Она смотрела, как он, не глядя на нее, отрезал дрожащей рукой еще кусок хлеба и развернул кусок сыра. Все эти годы она жила рядом с сыном, а он испытывал к ней такую неприязнь… Внезапно ее колени задрожали, она почувствовала сокрушительную усталость и боль от раскрывшихся ран, которые прятала столько лет.
– На носу Рождество. У нас гости, мы должны что-то делать. – Это все, что она могла ему сказать. – Мы можем поговорить об этом позже; необязательно, чтобы весь мир знал о наших делах.
– Да-да, сомкнем плотнее свои ряды, как обычно. Не будем выносить сор из жилья. Ведь мы всегда так делали? Не жди, что я присоединюсь к вашему веселью! – закричал он.
– Когда ты вообще веселился, сын? – Она была уязвлена его обвинениями и не хотела молчать. – У тебя нет ничего от мистера Джекоба – скорее ты походишь на его жалкую жену…
– А кто в этом виноват? Ведь у тебя лицо всегда напоминало дождливую субботу, ты никогда не была ласковой и доброй. Ты портила каждое Рождество, которое я помню.
– Потому что ты никогда не видел, как твой ребенок умирает у тебя на глазах, сын.
– Я НЕ УБИВАЛ ЕЕ! – заорал он в ответ. – Там не было моей вины. Я тогда даже не родился.
– Я знаю. – Все, что она смогла ответить.
Они отступали от края черной, бездонной пропасти.
– Никто не может обвинить нас в халатности. Пожар начался не по моей вине. Там была установлена новая проводка, по последнему слову техники. Просто произошел какой-то странный прилив энергии, странная зимняя молния, вызвавшая искры. Я тут ни при чем, – сказал он, откусывая сэндвич и пытаясь держаться спокойно.
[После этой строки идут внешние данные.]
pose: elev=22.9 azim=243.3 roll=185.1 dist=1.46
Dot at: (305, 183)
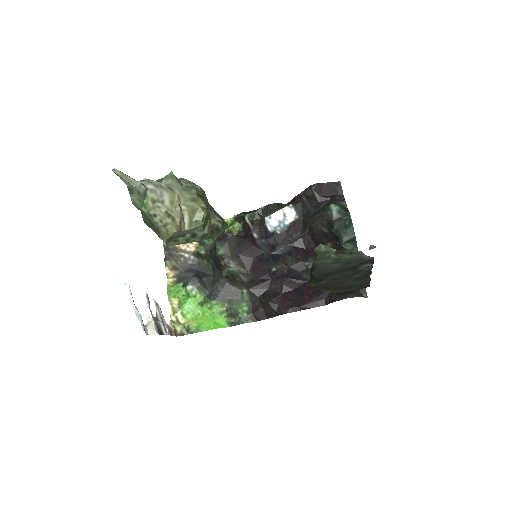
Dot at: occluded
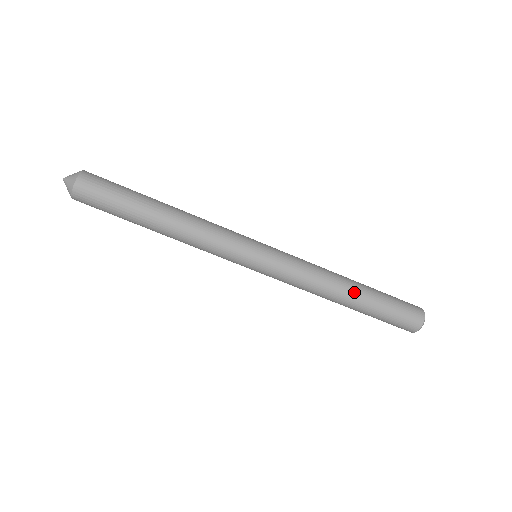
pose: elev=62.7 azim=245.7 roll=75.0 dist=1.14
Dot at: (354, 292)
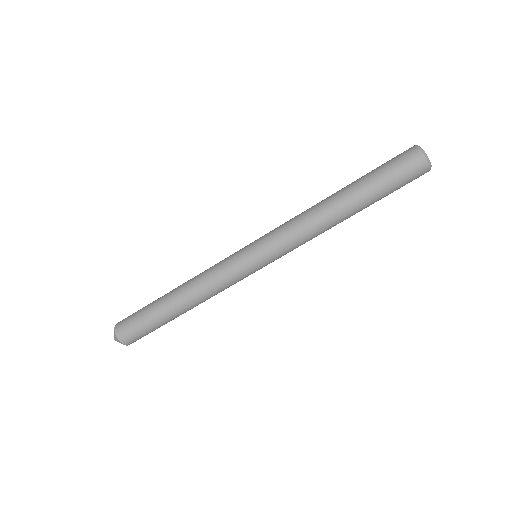
Dot at: (340, 197)
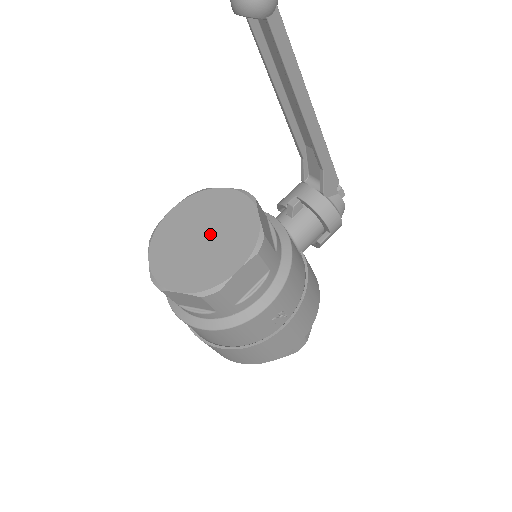
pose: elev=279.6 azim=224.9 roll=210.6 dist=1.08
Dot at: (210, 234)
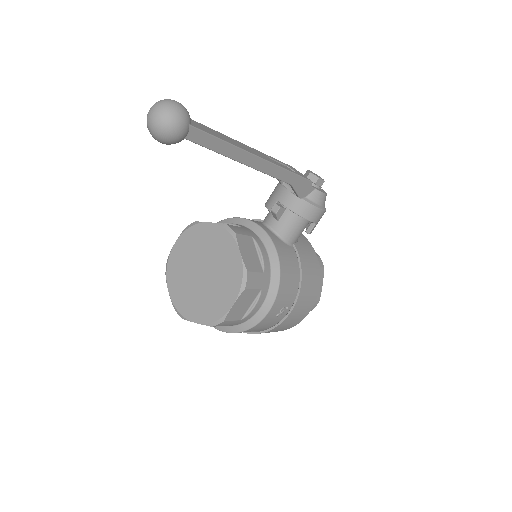
Dot at: (207, 270)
– Мы не можем жить так и дальше, эта ферма убивает меня, – вздохнула Нора, видя его готовность к примирению. – Если ты снова заведешь овец, я уйду. Я не гожусь для работы на ферме. По старости. Мне хочется хоть немножко пожить спокойно перед смертью. Ты должен меня понять.
– Я понимаю. Я знаю, все кажется безнадежным… Давай подождем до весны. Извини, – сказал Ник.
– К черту, ты умеешь ударить прямо в больное место, сын. Дети всегда умеют это делать. Я просто убита твоими словами, – пробормотала она, стоя в дверях.
– Тогда и не говори больше ничего. Мы оба наговорили достаточно. Это ничего не меняет. Один раз я прохлопал ушами, и мы теперь плывем в дерьме без весла, и все из-за меня, – сказал он. – Если ты не возражаешь, давай оставим пока все как есть. Мне надо подумать.
Как мы дошли до такого? – подумала она. Мать и сын так отдалились друг от друга из-за горя и недоразумений, что стали как чужие. Горькие слова Ника пронзили ее сердце, попали прямо в цель, туда, где она прятала свою вину.
Всю жизнь он рос и думал, что он хуже своей сестры, которую он никогда не знал; всегда был вторым после ребенка, унесенного смертью. После нее осталась зияющая пропасть, через которую Ник так и не смог перепрыгнуть. Смерть дочки воздвигла барьер между мужем и женой, между матерью и сыном.